Les mandats d’arrêt sont remarquables car ils représentent un succès pour les organisations de défense qui cherchent à tenir les Israéliens responsables de ce qu’ils considèrent comme des crimes de guerre. Les mandats d'arrêt découlent d'une plainte déposée l'année dernière par le Centre palestinien pour les droits de l'homme et les groupes Al-Mezan et Al-Haq, qui ont tous été sanctionnés par les États-Unis en septembre pour s'être « directement engagés dans les efforts de la Cour pénale internationale pour enquêter, arrêter, détenir ou poursuivre des ressortissants israéliens, sans le consentement d'Israël ».

Dans une déclaration commune avec l’Union juive française pour la paix, qui s’est jointe à la plainte, les groupes ont qualifié le mandat d’arrêt contre Kupfer-Naouri de « pas en avant historique dans la lutte contre l’impunité ».

Les mandats d'arrêt exigent que Kupfer-Naouri et Touitou, tous deux nés en France et résidant en Israël, comparaissent devant un juge d'instruction, mais pas pour leur détention, selon l'agence de presse française AFP.

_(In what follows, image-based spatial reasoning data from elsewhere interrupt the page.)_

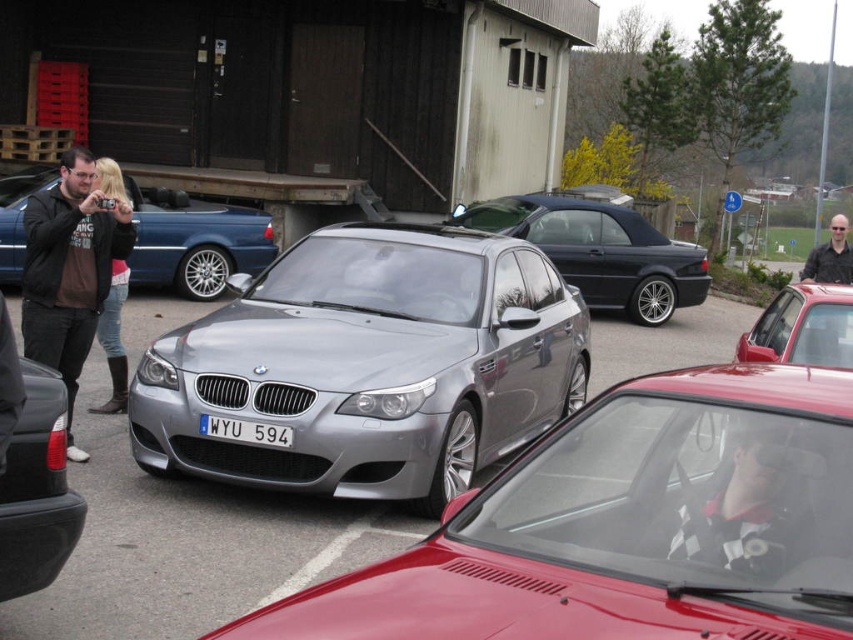
What do you see at coordinates (630, 525) in the screenshot?
I see `satin silver car at center` at bounding box center [630, 525].

Identify the location of satin silver car at center. (630, 525).

Between checkered fabric shirt at center and white plastic license plate at center, which one appears on the left side from the viewer's perspective?

white plastic license plate at center

At what (x,y) coordinates should I click in order to perform the action: click on checkered fabric shirt at center. Please return your answer as a coordinate pair (x, y). Looking at the image, I should click on (747, 500).

This screenshot has height=640, width=853. What are the coordinates of `satin silver metallic sedan at left` in the screenshot? It's located at (194, 241).

Between satin silver metallic sedan at left and smooth black shirt at upper right, which one has less height?

satin silver metallic sedan at left

Measure the distance between satin silver metallic sedan at left and camera.

34.59 feet

Where is `satin silver metallic sedan at left`? The width and height of the screenshot is (853, 640). satin silver metallic sedan at left is located at coordinates (194, 241).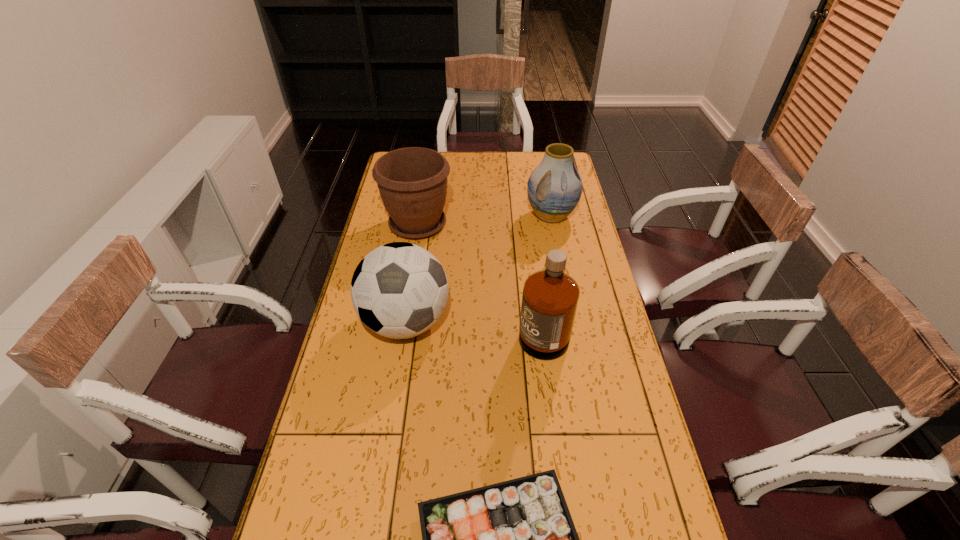
This screenshot has height=540, width=960. Identify the location of free space between the soccer ball and the liquor. (474, 323).

Identify the location of free area in between the flowerpot and the vase. The image size is (960, 540). (485, 220).

I want to click on free space between the liquor and the flowerpot, so click(480, 275).

Identify which object is the closest to the soccer ball. Please provide its 2D coordinates. Your answer should be formatted as a tuple, i.e. [(x, y)], where the tuple contains the x and y coordinates of a point satisfying the conditions above.

[(550, 297)]

Find the location of a particular element. object identified as the closest to the platter is located at coordinates (550, 297).

This screenshot has height=540, width=960. Identify the location of vacant position in the image that satisfies the following two spatial constraints: 1. on the front side of the vase; 2. on the front label of the liquor. (572, 326).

Touitou a condamné le mandat d'arrêt dans un post du lundi X.

« Si manifester pacifiquement avec un drapeau israélien contre une organisation terroriste qui s'empare de l'aide humanitaire, la détourne et la revend à des prix exorbitants aux Gazaouis est un crime, alors il n'y a pas lieu de mépriser les Mollahs, la France est comme l'Iran ! », a-t-elle écrit. « Je me battrai toujours pour défendre la vérité, mon peuple et mon pays 🇮🇱. »

Dans une interview publiée sur X le mois dernier, Kupfer-Naouri a qualifié l’enquête de « délire antisémite », ajoutant : « Je ne pourrai plus mettre les pieds en France parce que je n’ai pas l’intention d’aller dans les prisons françaises, ni en garde à vue, ni autre chose. »

Kupfer-Naouri a déclaré que l’enquête pourrait créer un « précédent très dangereux » pour les soldats franco-israéliens de l’armée israélienne qui rentrent chez eux en France.

Certains soldats israéliens voyageant à l’étranger ont fait l’objet d’enquêtes pour crimes de guerre en raison de leurs actions à Gaza. Au cours de l'été, certains soldats canadiens de Tsahal ont également déclaré qu'ils craignaient de rentrer chez eux après que la Gendarmerie royale du Canada a annoncé qu'elle avait ouvert une enquête sur les crimes commis par des Canadiens pendant la guerre à Gaza.